Lara graduated on June 3 from Crockett High School in Austin. The 17-year-old's tweet read, "Valedictorian, 4.5GPA, full tuition paid for at UT, 13 cords/medals, nice legs, oh and I'm undocumented."
Because of the backlash, she deleted her account a few hours after posting the message. She spoke out again Wednesday to the Austin American-Statesman saying she didn't intend to cause offense.
"My tweet wasn't made to mock anyone. I just wanted to show that no matter what barriers you have in front of you, you can still succeed," Lara said.
University of Texas spokesman Gary Susswein said privacy laws prevent the university from discussing individual students but stated that, under state law, Texas universities have for decades granted two-semester tuition waivers to valedictorians of Texas public high schools without regard to their residency status.

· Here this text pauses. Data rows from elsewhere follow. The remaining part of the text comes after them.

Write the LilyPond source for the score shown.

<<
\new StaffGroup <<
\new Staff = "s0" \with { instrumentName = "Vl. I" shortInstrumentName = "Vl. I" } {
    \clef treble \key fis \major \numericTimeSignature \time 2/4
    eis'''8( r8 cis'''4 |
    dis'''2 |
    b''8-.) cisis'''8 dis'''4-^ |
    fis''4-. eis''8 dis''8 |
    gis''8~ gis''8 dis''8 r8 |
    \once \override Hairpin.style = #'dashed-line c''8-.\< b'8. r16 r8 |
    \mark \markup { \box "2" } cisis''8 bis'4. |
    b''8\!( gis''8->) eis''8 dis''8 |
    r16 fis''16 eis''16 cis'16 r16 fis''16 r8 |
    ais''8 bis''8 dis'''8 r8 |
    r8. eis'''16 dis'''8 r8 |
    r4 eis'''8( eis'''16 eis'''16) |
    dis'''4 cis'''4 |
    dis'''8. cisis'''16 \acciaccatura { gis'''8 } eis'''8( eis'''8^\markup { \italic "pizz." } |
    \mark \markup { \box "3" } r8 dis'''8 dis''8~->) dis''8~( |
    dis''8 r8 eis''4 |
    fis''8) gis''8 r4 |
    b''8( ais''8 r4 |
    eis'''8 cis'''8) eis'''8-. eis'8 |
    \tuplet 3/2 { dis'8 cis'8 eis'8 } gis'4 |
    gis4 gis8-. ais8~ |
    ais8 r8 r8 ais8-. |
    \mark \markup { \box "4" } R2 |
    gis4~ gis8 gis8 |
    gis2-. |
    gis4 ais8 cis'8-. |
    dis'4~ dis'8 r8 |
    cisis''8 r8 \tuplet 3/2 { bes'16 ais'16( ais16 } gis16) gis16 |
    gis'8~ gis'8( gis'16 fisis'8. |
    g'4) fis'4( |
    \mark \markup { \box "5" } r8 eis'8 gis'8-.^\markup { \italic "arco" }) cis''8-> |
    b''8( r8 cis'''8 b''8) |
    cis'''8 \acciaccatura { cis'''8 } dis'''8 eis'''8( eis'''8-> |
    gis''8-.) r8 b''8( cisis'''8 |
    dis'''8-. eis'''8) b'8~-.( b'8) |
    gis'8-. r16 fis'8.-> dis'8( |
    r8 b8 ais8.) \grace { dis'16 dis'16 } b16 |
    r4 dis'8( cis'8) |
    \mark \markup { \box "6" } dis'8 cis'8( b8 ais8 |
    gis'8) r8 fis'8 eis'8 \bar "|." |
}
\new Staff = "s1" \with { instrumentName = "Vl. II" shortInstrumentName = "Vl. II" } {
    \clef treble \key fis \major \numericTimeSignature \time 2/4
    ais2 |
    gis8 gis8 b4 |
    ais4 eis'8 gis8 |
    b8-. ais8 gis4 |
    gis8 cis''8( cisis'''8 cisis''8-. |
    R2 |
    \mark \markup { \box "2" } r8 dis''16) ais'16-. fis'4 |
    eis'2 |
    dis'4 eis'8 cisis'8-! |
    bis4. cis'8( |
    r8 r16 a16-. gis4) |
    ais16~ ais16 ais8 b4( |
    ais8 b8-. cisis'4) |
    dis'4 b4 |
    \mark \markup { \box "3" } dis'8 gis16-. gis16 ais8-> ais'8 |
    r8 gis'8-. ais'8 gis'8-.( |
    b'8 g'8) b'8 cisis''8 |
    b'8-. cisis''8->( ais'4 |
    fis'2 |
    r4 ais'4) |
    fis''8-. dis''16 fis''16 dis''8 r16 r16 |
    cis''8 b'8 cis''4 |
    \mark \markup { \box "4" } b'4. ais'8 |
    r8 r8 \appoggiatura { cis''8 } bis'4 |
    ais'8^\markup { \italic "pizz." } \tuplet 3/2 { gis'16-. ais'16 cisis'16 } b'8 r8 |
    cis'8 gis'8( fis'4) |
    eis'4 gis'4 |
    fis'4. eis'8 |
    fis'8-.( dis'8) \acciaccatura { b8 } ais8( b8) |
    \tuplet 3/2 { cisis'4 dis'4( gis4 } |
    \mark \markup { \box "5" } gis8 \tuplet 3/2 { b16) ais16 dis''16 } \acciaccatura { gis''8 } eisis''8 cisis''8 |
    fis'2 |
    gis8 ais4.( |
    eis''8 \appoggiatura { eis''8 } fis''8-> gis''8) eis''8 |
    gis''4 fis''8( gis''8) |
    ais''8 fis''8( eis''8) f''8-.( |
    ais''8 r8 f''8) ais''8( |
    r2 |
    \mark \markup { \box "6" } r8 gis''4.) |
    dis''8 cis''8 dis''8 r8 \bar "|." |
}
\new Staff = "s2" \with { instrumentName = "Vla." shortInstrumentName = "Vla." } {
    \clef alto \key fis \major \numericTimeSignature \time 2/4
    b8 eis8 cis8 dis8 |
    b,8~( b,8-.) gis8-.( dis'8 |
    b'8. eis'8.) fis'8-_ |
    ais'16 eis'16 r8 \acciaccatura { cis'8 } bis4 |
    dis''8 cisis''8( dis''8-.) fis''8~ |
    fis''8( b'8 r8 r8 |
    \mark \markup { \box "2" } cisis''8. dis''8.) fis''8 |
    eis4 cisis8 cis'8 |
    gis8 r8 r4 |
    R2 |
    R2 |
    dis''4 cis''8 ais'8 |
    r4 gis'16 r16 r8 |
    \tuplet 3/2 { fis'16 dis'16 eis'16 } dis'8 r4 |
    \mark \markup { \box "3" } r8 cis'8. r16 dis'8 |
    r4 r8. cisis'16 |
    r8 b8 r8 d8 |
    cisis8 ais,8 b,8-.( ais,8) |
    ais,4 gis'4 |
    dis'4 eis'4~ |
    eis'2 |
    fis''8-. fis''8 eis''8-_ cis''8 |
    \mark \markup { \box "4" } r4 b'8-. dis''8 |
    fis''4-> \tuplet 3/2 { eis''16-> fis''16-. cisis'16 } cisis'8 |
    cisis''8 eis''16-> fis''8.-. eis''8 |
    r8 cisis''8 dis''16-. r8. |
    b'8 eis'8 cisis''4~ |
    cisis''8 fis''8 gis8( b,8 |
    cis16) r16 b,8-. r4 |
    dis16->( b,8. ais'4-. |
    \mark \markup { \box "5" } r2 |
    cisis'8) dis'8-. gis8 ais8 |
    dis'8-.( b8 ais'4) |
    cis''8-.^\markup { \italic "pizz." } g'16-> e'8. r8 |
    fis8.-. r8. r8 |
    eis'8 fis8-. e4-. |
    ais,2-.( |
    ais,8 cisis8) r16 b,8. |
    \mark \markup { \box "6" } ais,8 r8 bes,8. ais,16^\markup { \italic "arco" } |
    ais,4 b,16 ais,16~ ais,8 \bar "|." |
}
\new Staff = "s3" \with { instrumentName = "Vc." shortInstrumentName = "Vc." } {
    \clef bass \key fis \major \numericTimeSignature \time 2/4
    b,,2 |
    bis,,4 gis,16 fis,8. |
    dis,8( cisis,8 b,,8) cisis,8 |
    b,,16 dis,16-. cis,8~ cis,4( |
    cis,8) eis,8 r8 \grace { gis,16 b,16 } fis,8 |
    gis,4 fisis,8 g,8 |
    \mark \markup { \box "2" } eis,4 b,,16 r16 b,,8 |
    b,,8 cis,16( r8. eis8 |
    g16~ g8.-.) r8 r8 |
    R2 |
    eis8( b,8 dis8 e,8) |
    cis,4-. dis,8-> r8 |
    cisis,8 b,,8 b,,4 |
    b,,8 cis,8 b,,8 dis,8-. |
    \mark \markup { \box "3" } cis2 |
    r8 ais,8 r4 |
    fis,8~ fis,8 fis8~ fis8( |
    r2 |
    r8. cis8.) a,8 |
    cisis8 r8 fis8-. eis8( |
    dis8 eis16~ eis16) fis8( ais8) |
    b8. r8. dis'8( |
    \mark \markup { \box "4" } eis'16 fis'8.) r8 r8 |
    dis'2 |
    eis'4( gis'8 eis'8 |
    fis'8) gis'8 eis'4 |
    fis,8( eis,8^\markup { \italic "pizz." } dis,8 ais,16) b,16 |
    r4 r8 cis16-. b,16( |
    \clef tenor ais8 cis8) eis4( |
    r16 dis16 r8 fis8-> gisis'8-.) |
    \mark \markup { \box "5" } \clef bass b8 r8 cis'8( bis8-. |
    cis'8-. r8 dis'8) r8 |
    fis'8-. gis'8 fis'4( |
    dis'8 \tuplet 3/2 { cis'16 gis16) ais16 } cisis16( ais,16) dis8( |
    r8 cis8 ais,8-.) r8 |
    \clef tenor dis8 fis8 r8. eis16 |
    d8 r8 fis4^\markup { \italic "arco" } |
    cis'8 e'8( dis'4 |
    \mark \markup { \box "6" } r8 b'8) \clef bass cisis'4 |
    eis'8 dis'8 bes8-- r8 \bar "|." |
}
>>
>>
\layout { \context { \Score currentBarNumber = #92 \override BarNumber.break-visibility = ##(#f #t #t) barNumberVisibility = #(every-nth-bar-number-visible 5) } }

He noted state law also doesn't distinguish between documented and undocumented applicants in admissions or financial aid decisions.
Lara has deportation protection through the Deferred Action for Childhood Arrivals, or DACA, program which applies to immigrants who were brought into the U.S. illegally as children. It allows them to work and study in the U.S. The status is initially granted for two years and must be renewed.
Lara, who has lived in the U.S. most of her life, told the newspaper that one of her greatest hardships is overcoming "the stereotype of people like me."